In November we had our once-a-year very special event. This event was a visit by Dr. Carol Apollonia, the daughter of our member, Betty. Carol is a Professor of Russian Literature at Duke University, and once a year, when visiting her mother, she leads us in a dicussion of a Russian novel or literature. This year we read and discussed Fathers and Sons by Turgenev. Carol helped us see the clash between the older established families and two young college men who enthusiastically embraced the philosophy of nihilism. At the end of the story the one young man went back to the life of his family who were part of the Russian Aristocracy. The other young man, from a peasant family, became a scientist in the medical profession and died from infection. This book made me realize the beauty of Russia which seemed to be lost for awhile when we thought about Russia as just the Soviet Union and those associated negative feelings. Most of us had not been to Russia and so we enjoyed hearing Carol talk about her trips. On one trip she went to the farm of Leo Tolstoy!
Last year Carol had us read Short Stories by Chekov. The year before, we read Anna Karenina by Leo Tolstoy and before that, Crime and Punishment by Dostoyevski. That was a very hard book to read because of the grime, hunger, depression, and crime in the story. We especially needed Carol to redeem that book for us. I am eagerly looking forward to our next assignment.
We did not read a book in December.
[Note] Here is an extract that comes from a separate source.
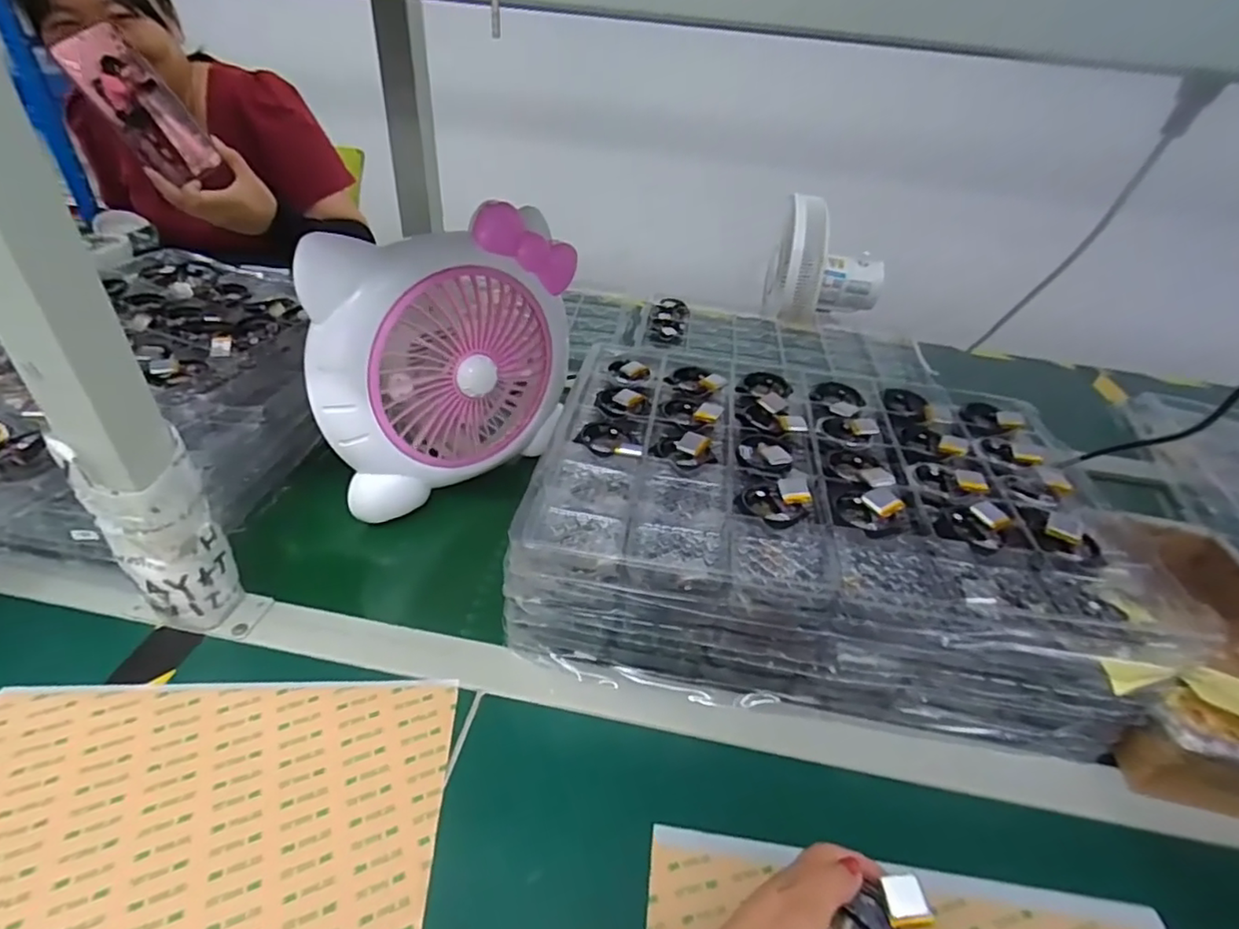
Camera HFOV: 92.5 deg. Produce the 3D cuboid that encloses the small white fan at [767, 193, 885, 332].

January's book was Heart of Darkness by Joseph Conrad. It was literally a dark book. We counted the words "dark" or "black" forty-two times in the sixty-five pages. This is one of those stories within a story, and maybe another story within that. Ed said we should notice the complicated punctuation. The story was about a man sent into the heart of Africa, the heart of darkness, to bring home a man who truly had a heart of darkness. The setting was the colonial period in England. Margaret and I admitted that we had to read the book a second time to appreiate the telling of the story rather than just the story.
Next month we will read Birdsong by Sebastian Faulks. The setting is World War I in France. Jack has read the book and tells us it is a story of passionate love and deadly war. I will let you know.